NEW YORK (AP) — A detective heard on video berating an Uber driver and asking, "How long have you been in this country?" was stripped of his gun and badge Wednesday and will be transferred from the police anti-terrorism division, officials said.
Police Commissioner William Bratton called Detective Patrick Cherry's comments inappropriate as the city's Civilian Complaint Review Board, a police watchdog agency, investigated the incident. Seen widely on a passenger's video posted online, the episode comes as the New York Police Department's rank-and-file officers are being trained in how to engage courteously with the public to de-escalate situations.
"In any kind of encounter, discourtesy like that and language like that is unacceptable," Bratton said. "That officer's behavior reflected poorly on everyone who wears our uniform."
City Detectives' Endowment Association President Michael J. Palladino said Cherry is "a person of good character and an excellent detective," and he noted that personal matters can affect police behavior sometimes.
"He really should not be judged by one isolated incident," Palladino said in a statement.
The detective pulled over the driver with the ride-hailing service Uber on Monday in Manhattan.
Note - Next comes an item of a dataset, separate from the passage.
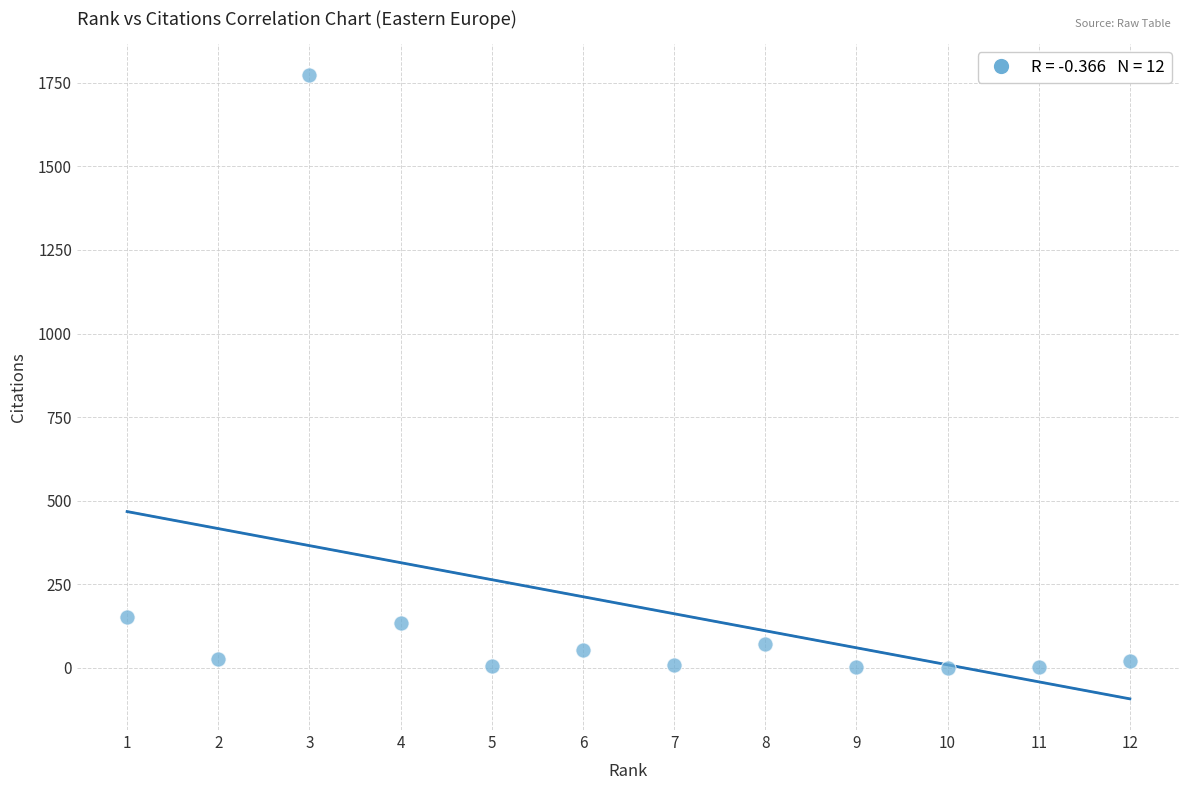

What is the range of Y values (max minus min)?

1772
It's not clear exactly what spurred the traffic stop, but Cherry is seen on the video accusing the driver of committing various traffic violations while the detective tried to park his car.
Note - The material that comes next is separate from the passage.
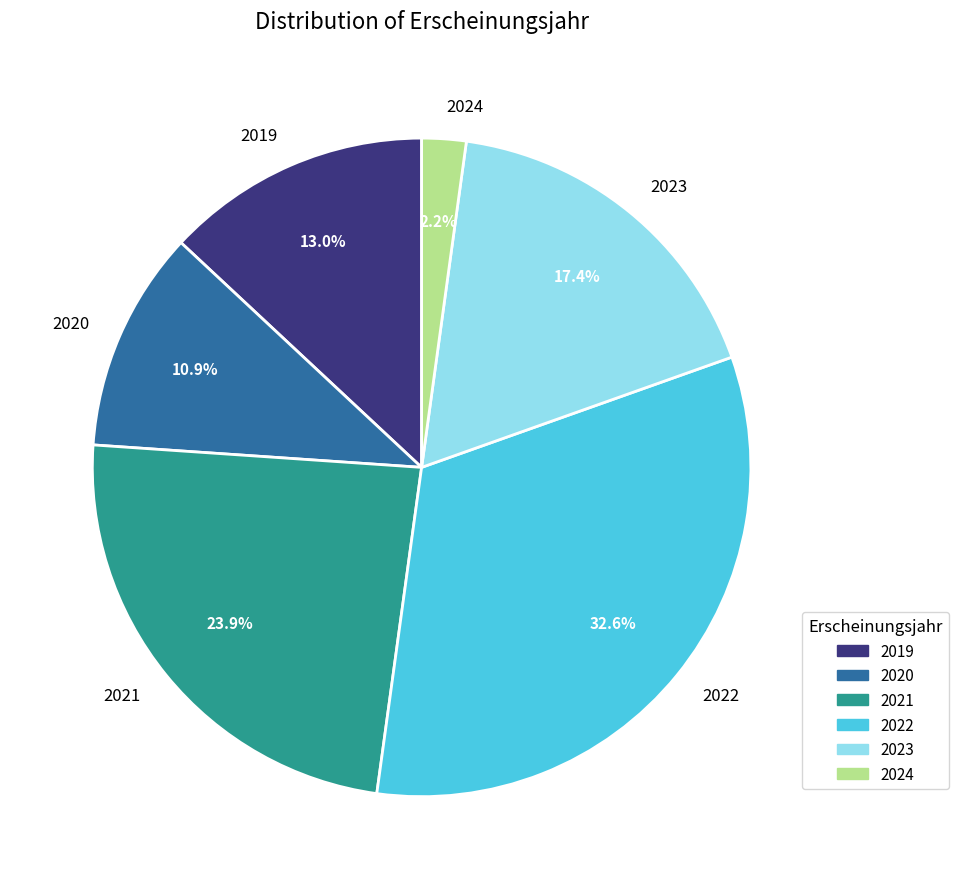

How many segments does this pie chart have?

6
The detective swears, shouts at the driver and brusquely questions his accented English as the driver gives compliant responses, calling the detective "sir" and apologizing at one point for interrupting to say, "OK."
"I don't care what you have to say. Do you understand that?" the detective says at one point, adding that people should be able to park "without your interference and then your opinion about what's going on — especially when the person you do it to are the police!"
After saying he doesn't know "where you're coming from, where you think you're appropriate in doing that," Cherry asks the man how long he's been in the U.S. The driver tells him it's been two years.
Cherry goes on to say the driver would be handcuffed and taken to a precinct for summonses if the detective weren't busy with other things: "You're not important enough," he says.
San Francisco-based Uber, which has grown rapidly in New York in recent years, called the detective's behavior "wrong and unacceptable." Police and the company haven't released the driver's name.
The passenger who shot the video referred questions about the encounter to authorities.